La mère de Samuel Paty exprime colère et incompréhension après révision des peines
Bernadette Paty, la mère de Samuel Paty, a exprimé ce mardi une profonde incompréhension et une vive colère au lendemain de la révision à la baisse par la justice des peines de deux hommes qui ont véhiculé l'assassin de son fils et l'ont aidé à se procurer des armes avant son crime en octobre 2020.
Une réduction substantielle des peines
Condamnés en première instance à seize ans de réclusion criminelle pour complicité d'assassinat, Naïm Boudaoud et Azim Epsirkhanov ont été jugés coupables en appel d'association de malfaiteurs, mais sans que son caractère terroriste ne soit retenu. La cour d'assises spéciale de Paris a prononcé des peines de six et sept ans de prison, ce qui signifie qu'ils devraient être rapidement libérés.
Si elle n'a pas encore rendu ses motivations, la cour semble cette fois avoir été convaincue par les deux hommes, qui ne présentent pas le profil d'islamistes radicalisés. Ils ont assuré qu'ils ne savaient rien des intentions djihadistes et du projet criminel d'Abdoullakh Anzorov.
Le contexte du crime
Avant d'être abattu par la police, Abdoullakh Anzorov avait tué et décapité le 16 octobre 2020 le professeur d'histoire-géographie Samuel Paty. Ce crime avait été commis parce que l'enseignant avait montré des caricatures du prophète Mahomet dans son cours sur la liberté d'expression au collège du Bois d'Aulne à Conflans-Sainte-Honorine dans les Yvelines.
La réaction émotionnelle de Bernadette Paty
« Comment voulez-vous comprendre, entre le premier et le deuxième procès, ces écarts ? », a demandé sur RTL Bernadette Paty, se déclarant « très en colère ». Accompagnée de son époux, elle était venue déposer à la barre le 3 février et n'avait pas voulu assister à la suite des débats pour ne pas entendre « les dénis des accusés ».

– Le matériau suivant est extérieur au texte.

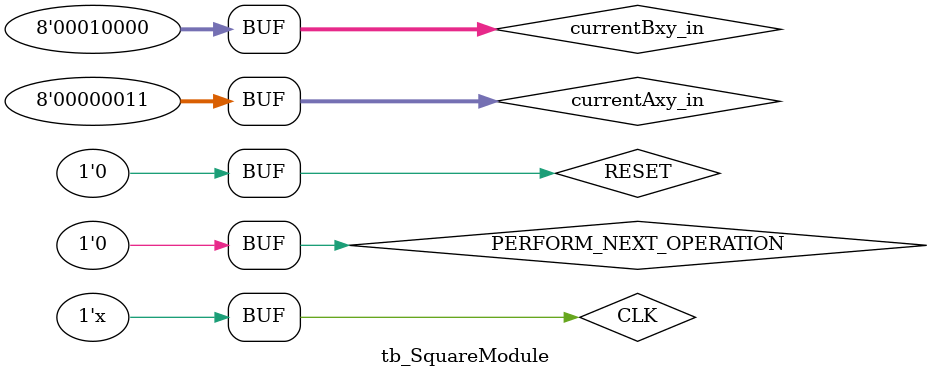
<source format=v>
`timescale 1ns / 1ps


module tb_SquareModule();
    
reg CLK = 0;
reg RESET = 0;
reg [7:0] currentAxy_in = 0;
reg [7:0] currentBxy_in = 0;
reg PERFORM_NEXT_OPERATION = 0;

wire [7:0] currentAxy_out;
wire [7:0] currentBxy_out; 
wire doneMultiplying;
wire [7:0] cOutput; 


always #5 CLK = ~CLK; // 100MHz

//instantiate SquareModule 

SquareModule uut (CLK,RESET,currentAxy_in,currentBxy_in,PERFORM_NEXT_OPERATION,currentAxy_out,currentBxy_out,doneMultiplying,cOutput);
    
initial begin
RESET = 1;
currentAxy_in = 0;
currentBxy_in = 0;
PERFORM_NEXT_OPERATION = 0;

#5
RESET = 0;
PERFORM_NEXT_OPERATION = 1;
currentAxy_in = 1;
currentBxy_in = 10;

#10
PERFORM_NEXT_OPERATION = 1;
currentAxy_in = 2;
currentBxy_in = 13;

#10
PERFORM_NEXT_OPERATION = 1;
currentAxy_in = 3;
currentBxy_in = 16;

#20
PERFORM_NEXT_OPERATION = 0;
/*
#500000
RESET = 1;
PERFORM_NEXT_OPERATION = 1;
currentAxy_in = 4;
currentBxy_in = 5;

#500000
RESET = 0;
PERFORM_NEXT_OPERATION = 0;
currentAxy_in = 4;
currentBxy_in = 5;
*/

end

    
    
    
    
endmodule

</source>
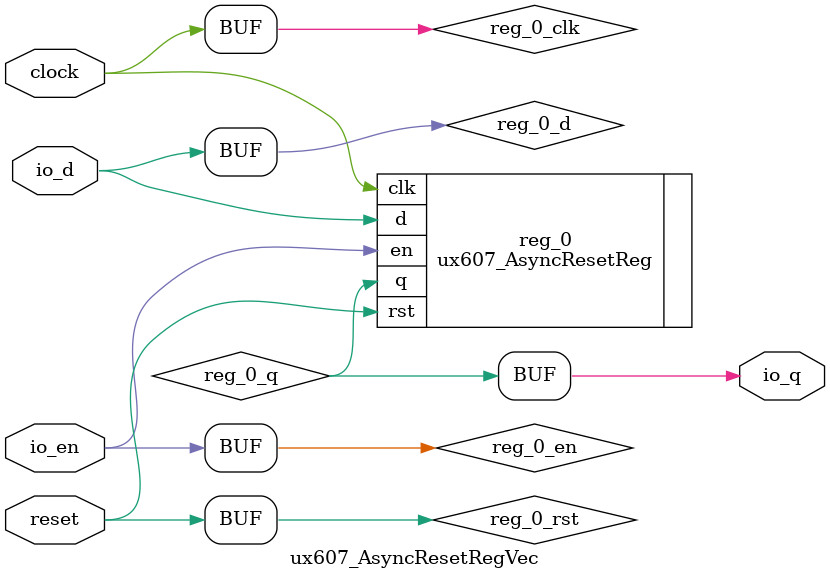
<source format=v>
module ux607_AsyncResetRegVec(
  input   clock,
  input   reset,
  input   io_d,
  output  io_q,
  input   io_en
);
  wire  reg_0_rst;
  wire  reg_0_clk;
  wire  reg_0_en;
  wire  reg_0_q;
  wire  reg_0_d;
  ux607_AsyncResetReg reg_0 (
    .rst(reg_0_rst),
    .clk(reg_0_clk),
    .en(reg_0_en),
    .q(reg_0_q),
    .d(reg_0_d)
  );
  assign io_q = reg_0_q;
  assign reg_0_rst = reset;
  assign reg_0_clk = clock;
  assign reg_0_en = io_en;
  assign reg_0_d = io_d;
endmodule


</source>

« Depuis hier soir, j'ai l'impression qu'on a une chape de plomb qui nous est tombée sur la tête », explique-t-elle, convaincue qu'il n'était « pas possible » que Naïm Boudaoud et Azim Epsirkhanov n'aient pas été « au courant de ce que voulait faire Anzorov ».
La défense des accusés
Le verdict « n'est que l'application d'un principe simple et fondamental : il n'y a pas de crime si on n'a pas eu l'intention de le commettre », ont réagi les avocats de Naïm Boudaoud, Hiba Rizkallah et Martin Méchin. « Après cinq semaines d'audience, la cour a considéré que Naïm Boudaoud n'avait jamais eu l'intention de s'en prendre à Samuel Paty. »
De son côté, l'avocate d'Azim Epsirkhanov, Sarah Valduriez, s'est dite « fière de vivre dans un pays où la justice est libre et indépendante ».
La satisfaction concernant d'autres condamnations
Selon Bernadette Paty, la famille est en revanche « tout à fait satisfaite » des condamnations à dix et quinze ans de réclusion du père d'élève Brahim Chnina, 54 ans, et du militant islamiste Abdelhakim Sefrioui, 66 ans. La campagne de haine en ligne des deux hommes ne s'était arrêtée qu'à la mort du professeur.
« On espère que cette condamnation va faire réfléchir pour que plus jamais on assassine un professeur parce qu'il a fait un cours qui a déplu », a-t-elle déclaré, soulignant l'importance de protéger la liberté d'expression dans l'éducation.